An example of show biz on the political march was John McCain’s recent appearance on “The View,” when he said he believes in strict interpretation of the Constitution, and Whoopi Goldberg let him know she was having none of that. “Should I worry about being a slave, being returned to slavery?” she asked.

Well, she had a point, an overly apologetic John McCain responded. He should instead have played sixth-grade teacher, carefully explaining that the original Constitution did accommodate slavery, but then there came the Civil War and the 13th Amendment that outlawed the practice.

When he calls for strict interpretation, he could have continued, he naturally means to include strict interpretation of the amendments that constitute a substantial portion of the document and were put in place through the procedures it spells out for doing so. The problem, he should once more have emphasized, is a Supreme Court that too often has ignored the plain meaning of constitutional language, instead setting itself up as a kind of oligarchy free from irritating rule of law.

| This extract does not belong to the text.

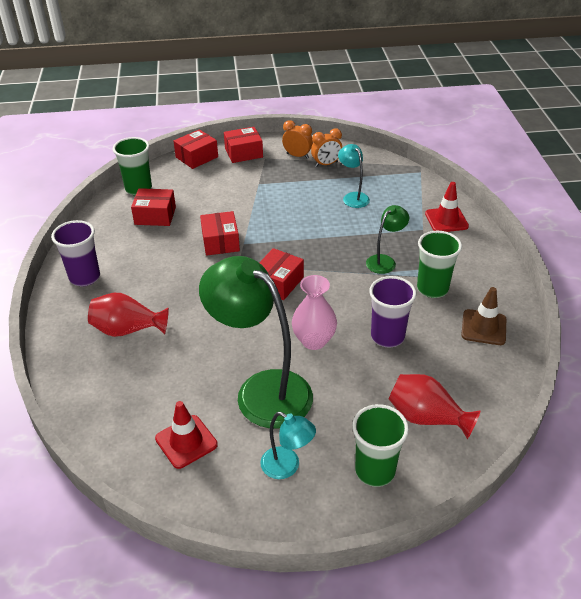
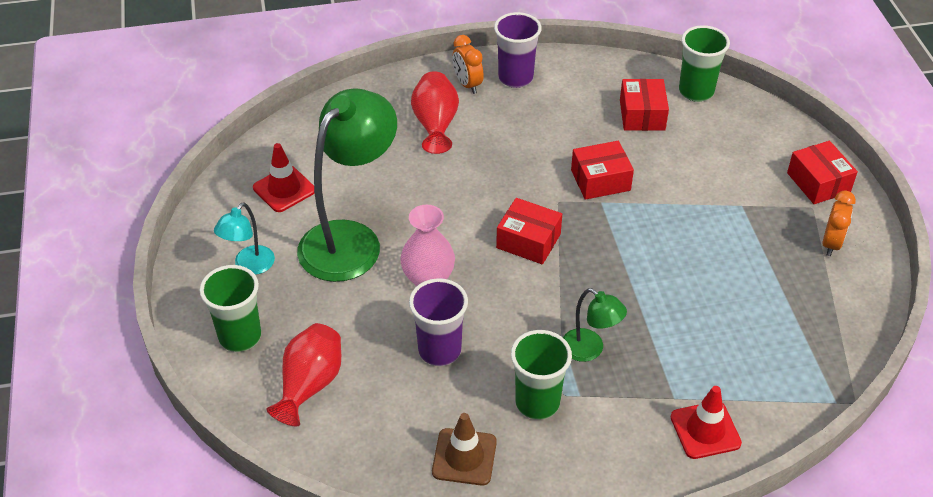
camera: 85 degrees right, 5 degrees up
red box [173,129,218,169] -> none
orange clock [311,128,342,167] -> orange clock moved to [453,35,484,94]
turquoise lamp [338,144,370,208] -> none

The lecture would no doubt have been wasted on the comedienne, but Mr. McCain could have done something else to avoid the embarrassment of still other questions and accusations that were comparably uninformed, and that is stay off the silly program in the first place. As one advantage, he would not have had to put up with Joy Behar, who said he was lying in his TV ad about Barack Obama’s support as a state senator for broad sex education in Illinois kindergartens.

To be fair to her, she thinks the ad is false because mass media have told her so. The take is that the only thing the bill would have allowed for children so young was warnings about sexual predators. But Byron York of the National Review has actually read the bill and found this passage: “Each class or course in comprehensive sex education in any of grades K through 12 shall include instruction on the prevention of sexually transmitted infections, including the prevention, transmission and spread of HIV.”

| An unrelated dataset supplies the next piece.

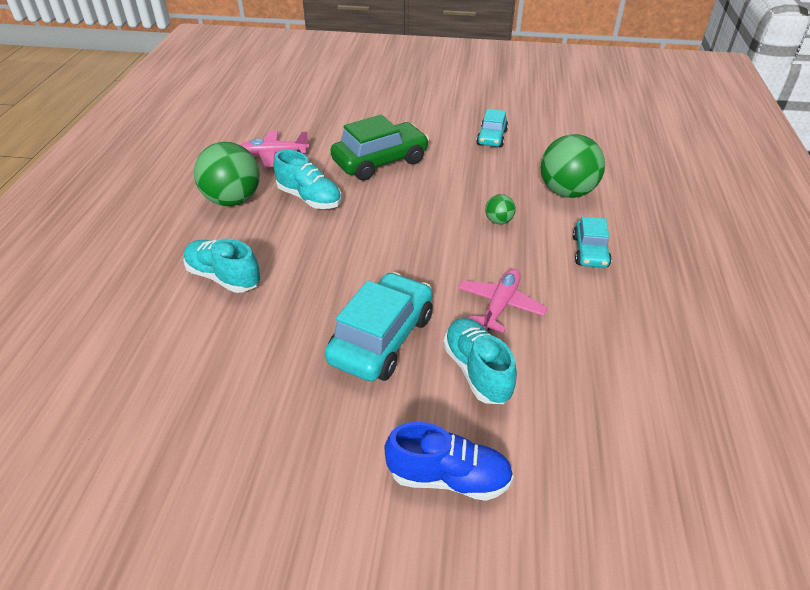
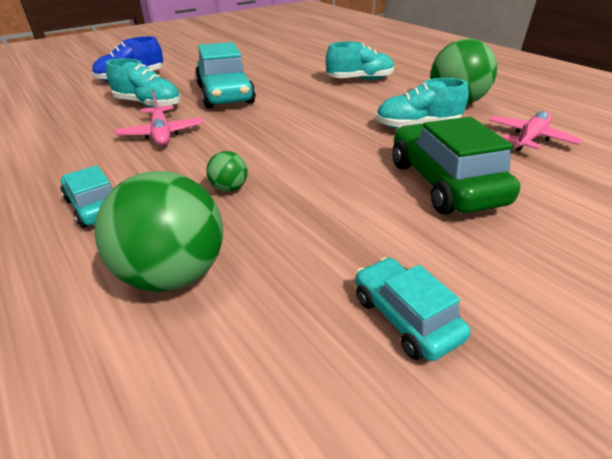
camera: 135 degrees right, 5 degrees down
green car [331,115,429,181] -> green car turned 150 degrees clockwise [392,117,520,214]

The bill also talks about the education being “age appropriate” and has passages about sexual touching, but a chief intent was clearly to teach even pre-adolescent children about venereal disease, and if Mr. Obama didn’t know this, he should have.

Mr. McCain’s ads have certainly lied, however, as in their descriptions of Mr. Obama’s record and proposals on taxes, just as Mr. Obama has lied about Mr. McCain, distorting a joke about the middle class being millionaires and a remark about Iraq as if Mr. McCain were saying he was prepared for a war of 100 years.

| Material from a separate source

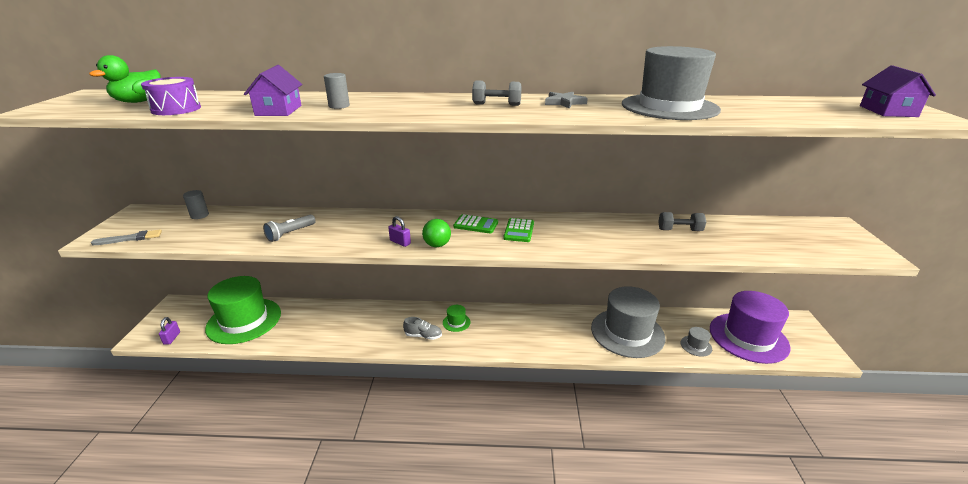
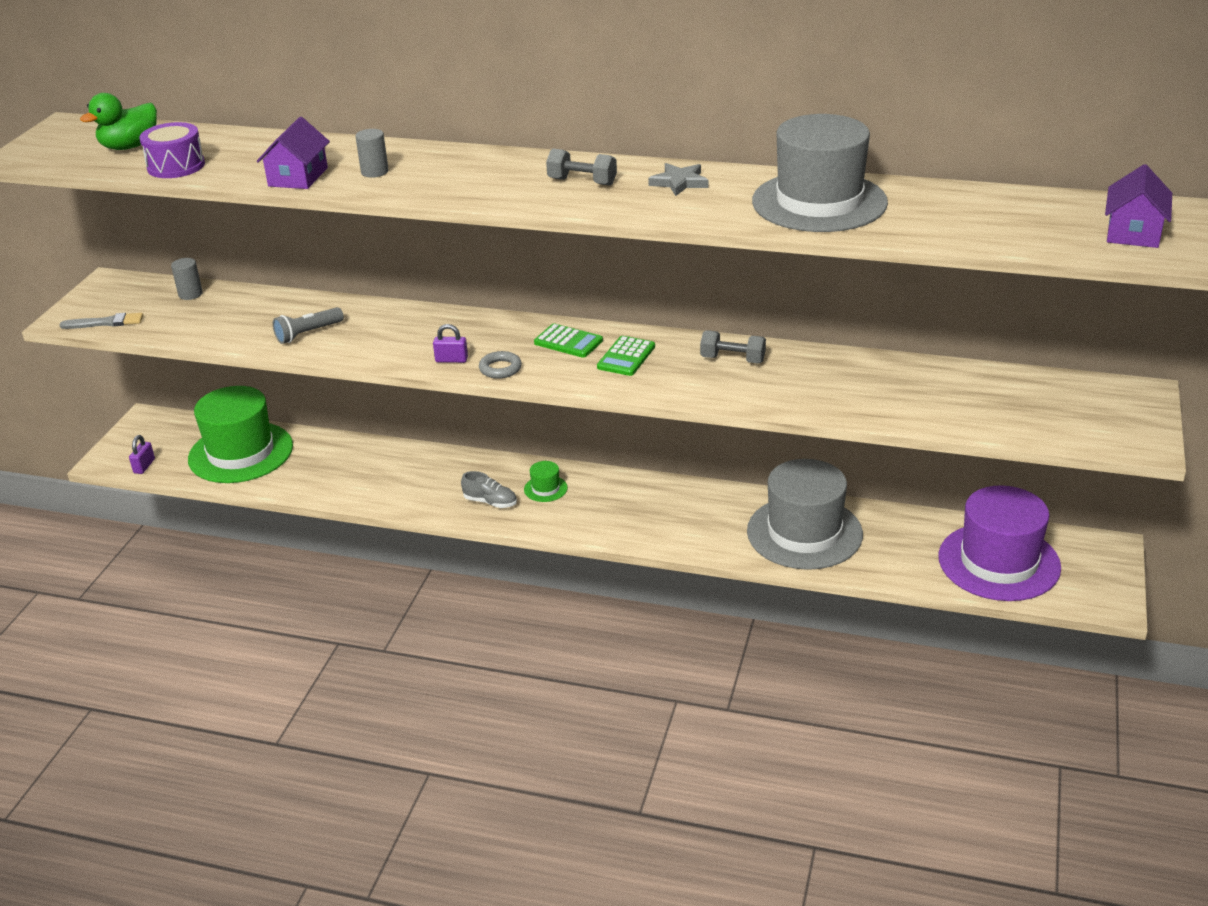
camera: 15 degrees right, 5 degrees up
purple padlock [388,216,411,247] -> purple padlock turned 45 degrees counterclockwise [433,324,468,363]
green ball [422,219,451,247] -> grey ring [479,351,522,379]
grey dumbbell [658,212,706,231] -> grey dumbbell moved to [700,330,766,363]
grey hat [681,327,712,357] -> none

Mr. Obama’s own ad about lobbyists serving the McCain campaign is among those treading on dangerous ground, seeing as how one of his economic advisers is Franklin Raines, a former CEO of Fannie Mae who returned millions in bonus money after it was charged they were based on phony calculations.

There are real issues in this campaign, some of which don’t get talked about much, such as the coming entitlements crisis, and some of which get addressed in ludicrous terms, such as the energy crisis and Mr. Obama saying he can make us energy independent in 10 years. That’s an impossibility short of miracle discoveries no one can now foresee.

It would help if there were fewer commentators of Miss Goldberg’s mentality, misconstruing statistics in such a way as to make it sound as if no one is getting richer in America besides those already rich, leaving out unwed motherhood and immigration as major factors in poverty numbers, not grasping who pays the most taxes in this country (upper-income earners) and pretending CEO salaries are economically significant.

Is the Sarah Palin hysteria finally spent? I hope so. That would at least be a first step to getting us back to a discussion affording more possibility of a rational decision by the electorate in November.

Jay Ambrose is former Washington director of editorial policy for Scripps Howard News Service.